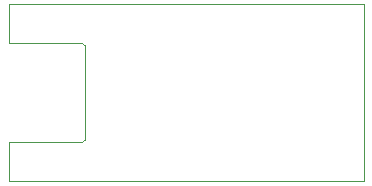
<source format=gbr>
G04 GENERATED BY PULSONIX 7.0 GERBER.DLL 4573*
%INI2C_TO_USB_BRIDGE_V1_0_2*%
%LNGERBER_BOARD*%
%FSLAX33Y33*%
%IPPOS*%
%LPD*%
%OFA0B0*%
%MOMM*%
%ADD1154C,0.050*%
X0Y0D02*
D02*
D1154*
X114853Y133428D02*
X144853D01*
Y118428*
X114853*
Y121728*
X121053*
G75*
G03X121253Y121928J200*
G01*
Y129928*
G75*
G03X121053Y130128I-200*
G01*
X114853*
Y133428*
X0Y0D02*
M02*

</source>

_TASK ITEM_
Reproduce exactly the line bearing "G03X121253Y121928J200*" and all the lines that come after it in the records above; add nothing.

_ANSWER TO THE PROBLEM_
G03X121253Y121928J200*
G01*
Y129928*
G75*
G03X121053Y130128I-200*
G01*
X114853*
Y133428*
X0Y0D02*
M02*

</source>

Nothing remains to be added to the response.